Laut NDR fehle es dem Thema an Relevanz für ein breites Publikum. Die eigens vom NDR ermittelte Tatsache, dass die US-Regierung die Berichterstattung der „größten Organisation für investigative Berichterstattung auf der Welt““ bewusst steuert, indem sie ihre Mittelvergabe konditioniert, hat also keinen Nachrichtenwert für ein breites Publikum. Das muss man sich angesichts der Belanglosigkeiten, die es in schöner Regelmäßigkeit in die Hauptnachrichten und Flaggschiffe des OERR schaffen, auf der Zunge zergehen lassen.
„Was hat ZAPP damit zu tun?
Mediapart erhebt in einem zweiten Artikel den Vorwurf, der NDR habe die eigene Recherche zum Thema OCCRP „zensiert“. Hierzu stellt die ZAPP-Redaktion klar: Es gab keinerlei Zensur bei ZAPP, dieser Vorwurf entbehrt jeglicher Grundlage. ZAPP war an der NDR-Recherche zu OCCRP gar nicht beteiligt und auch nicht Teil der internationalen Recherchekooperation. Auch der NDR insgesamt hat den Vorwurf der Zensur nach Veröffentlichung der Recherchen zurückgewiesen.
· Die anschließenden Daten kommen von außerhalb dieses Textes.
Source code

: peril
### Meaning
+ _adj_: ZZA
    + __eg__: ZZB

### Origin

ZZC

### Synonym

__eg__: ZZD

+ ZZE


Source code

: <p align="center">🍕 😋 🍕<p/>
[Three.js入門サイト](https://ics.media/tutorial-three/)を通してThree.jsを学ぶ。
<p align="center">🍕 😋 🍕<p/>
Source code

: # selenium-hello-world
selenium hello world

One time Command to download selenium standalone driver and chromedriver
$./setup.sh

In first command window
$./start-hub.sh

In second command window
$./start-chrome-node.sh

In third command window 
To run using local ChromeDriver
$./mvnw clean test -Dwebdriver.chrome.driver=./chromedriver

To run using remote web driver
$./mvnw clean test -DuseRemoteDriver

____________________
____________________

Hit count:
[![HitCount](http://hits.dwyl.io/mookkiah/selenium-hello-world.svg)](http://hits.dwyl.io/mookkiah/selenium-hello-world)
Autoren des NDR haben die Recherche begonnen und über einen längeren Zeitraum fortgeführt. In der Abwägung gegenüber anderen Projekten haben wir uns gegen eine Beteiligung entschieden. Dies war alleinige und freie Entscheidung der Redaktion. ZAPP berichtet unabhängig und immer wieder kritisch über den NDR. Auch deswegen hat die Redaktion sich dagegen entschieden, eine Recherche zu übernehmen, die nicht in der Redaktion entstanden ist. Wir haben uns stattdessen darauf vorbereitet, im Nachgang über die Recherche und ihre möglichen Auswirkungen zu berichten.“
https://www.ndr.de/fernsehen/sendungen/zapp/Journalisten-im-Auftrag-der-US-Regierung-Vorwuerfe-gegen-OCCRP,occrp102.html
Der NDR im internationalen Rampenlicht
Internationale Aufmerksamkeit für den deutschen öffentlich-rechtlichen Rundfunk generiert seit gut einer Woche der NDR. Bzw. wurde er da zum Gegenstand vieler „sehr ausführlicher Texte“, die auf französisch bei mediapart.fr, auf italienisch und englisch erschienen (Altpapier), und inzwischen immer mehr, ebenfalls äußerst ausführliche deutsche Texte nach sich ziehen. Bei uebermedien.de (Abo) schrieben Ex-Altpapier-Autorin Annika Schneider und Alexander Graf. Und heute füllt „SZ“-Veteran Hans-Jürgen Jakobs, von der (in Papiermedien wichtigen!) Rätselspalte abgesehen, die ganze „SZ“-Medienseite (auch Abo).
Die Materie ist komplex. […] Diese an Bedingungen wie die, bei bestimmten Recherchen US-amerikanische Bezüge auszusparen, geknüpften OCCRP-Finanzierungen galten ab Anfang 2023 selber Recherchen, die vom NDR ausgingen, und zwar von dessen Investigativreporter John Goetz. Der seit langem in Deutschland tätige US-Amerikaner geht investigativ oft in Grauzonen, in denen Schwarz und Weiß sich nicht schnell oder auch gar nicht zeigen. Für diese Recherchen holte der NDR auch Partner ins Boot – welches er selber dann verließ, um seine Recherchen lieber nicht zu veröffentlichen.
„Im harmlosesten Fall zeigt das Beispiel, wie planlos und unkoordiniert ein öffentlich-rechtlicher Sender Ressourcen vergibt und Inhalte plant: Nach vielen Monaten aufwendiger Recherche, einer extra vereinbarten Kooperation mit Medienpartnern und einem großen Teil der Schnittarbeit versandet ein fast fertiger Beitrag irgendwo zwischen Zuständigkeiten und Programmschemata – ohne dass der Sender eine inhaltliche Begründung geliefert hat, warum das Thema nicht ausgestrahlt wurde“, heißt es bei uebermedien.de zu diesem Aspekt.